Indications: prophylaxis in manic-depressive illness & recurrent depression, treatment of mania; aggressive or self-mutilating behavior. Lithium is unsuitable for children.

Special precautions: Lithium salts have a narrow therapeutic/toxic ratio and should therefore not be prescribed unless facilities for monitoring serum-lithium concentrations are available. Doses are adjusted to achieve serum-lithium concentration of 0.4–1 mmol/litre (lower end of the range for maintenance therapy and in elderly patients) on samples taken 12 hours after the preceding dose. It is important to determine the optimum range for each individual patient.

Overdosage: usually with serum-lithium concentration of over 1.5 mmol/litre, may be fatal and toxic effects include tremor, ataxia, dysarthria, nystagmus, renal impairment, and convulsions. If these potentially hazardous signs occur, treatment should be stopped, serum-lithium concentrations redetermined, and steps taken to reverse lithium toxicity. In mild cases withdrawal of lithium and administration of generous amounts of sodium salts and fluid will reverse the toxicity. Serum-lithium concentration in excess of 2 mmol/litre require urgent treatment as Emergency Treatment of Poisoning. hyperreflexia and hyperextension of limbs, convulsions, toxic psychoses, syncope, renal failure, circulatory failure, coma, and occasionally, death;

Cautions: measure serum-lithium concentration regularly (every 3 months on stabilised regimens), measure renal function and thyroid function every 6–12 months on stabilised regimens and advise patient to seek attention if symptoms of hypothyroidism develop (women at greater risk) e.g. lethargy, feeling cold; maintain adequate sodium and fluid intake; test renal function before initiating and if evidence of toxicity, avoid in renal impairment, cardiac disease, and conditions with sodium imbalance such as Addison's disease; reduce dose or discontinue in diarrhoea, vomiting and intercurrent infection (especially if sweating profusely); psoriasis (risk of exacerbation); pregnancy, breast-feeding, elderly (reduce dose), diuretic treatment, myasthenia gravis; surgery; avoid abrupt withdrawal.

Note: Patients should maintain adequate fluid intake and avoid dietary changes which reduce or increase sodium intake.

Withdrawal of treatment: While there is no clear evidence of withdrawal or rebound psychosis, abrupt discontinuation of lithium increases the risk of relapse.

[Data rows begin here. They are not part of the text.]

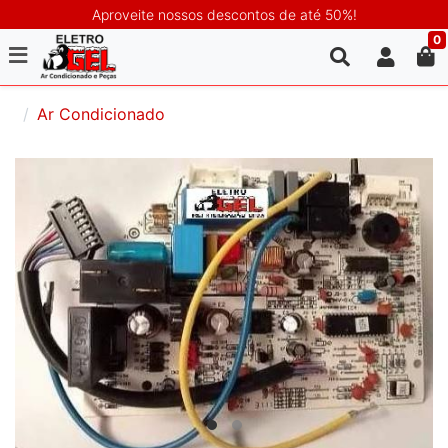
Aproveite nossos descontos de até 50%!
0
Ar Condicionado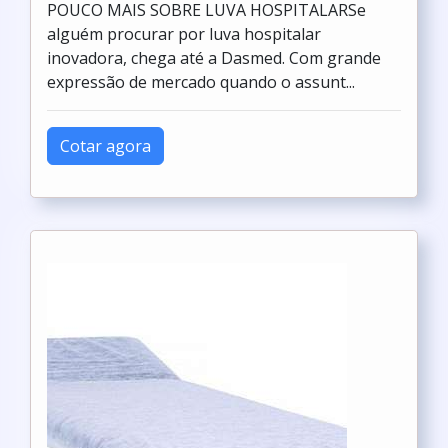
POUCO MAIS SOBRE LUVA HOSPITALARSe
alguém procurar por luva hospitalar
inovadora, chega até a Dasmed. Com grande
expressão de mercado quando o assunt...
Cotar agora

If lithium is to be discontinued, the dose should be reduced gradually over a period of a few weeks and patients should be warned of possible relapse if it is discontinued abruptly.

Interactions: Irreversible toxic encephalopathy may occur when lithium is given concurrently with high doses of haloperidol, fluphenazine, or flupentixol.

Side Effects: gastro-intestinal disturbances, fine tremor, renal impairment (particularly impaired urinary concentration and polyuria), polydipsia, leucocytosis; weight gain and oedema (may respond to dose reduction); hyperparathyroidism and hypercalcaemia; signs of intoxication are blurred vision, increasing gastro- intestinal disturbances (anorexia, vomiting, diarrhoea), muscle weakness, increased CNS disturbances (mild drowsiness and sluggishness increasing to giddiness with ataxia, coarse tremor, lack of co-ordination, dysarthria), and require withdrawal of treatment; goitre, raised antidiuretic hormone concentration, hypothyroidism, hypokalaemia, ECG changes, and kidney changes may also occur.

Dose: treatment, Initially 1.5-2 g daily, adjusted to reach plasma concentration of 0.4-1.0 m mole of Li/liter by tests on samples taken hours after the preceding dose on the fourth to seventh day of treatment, then weekly until dosage has remained constant for 4 weeks and every 3 months thereafter.

Prophylaxis, initially, 0.5-1.2 g daily.

Daily doses are usually divided and sustained release preparations normally given twice daily.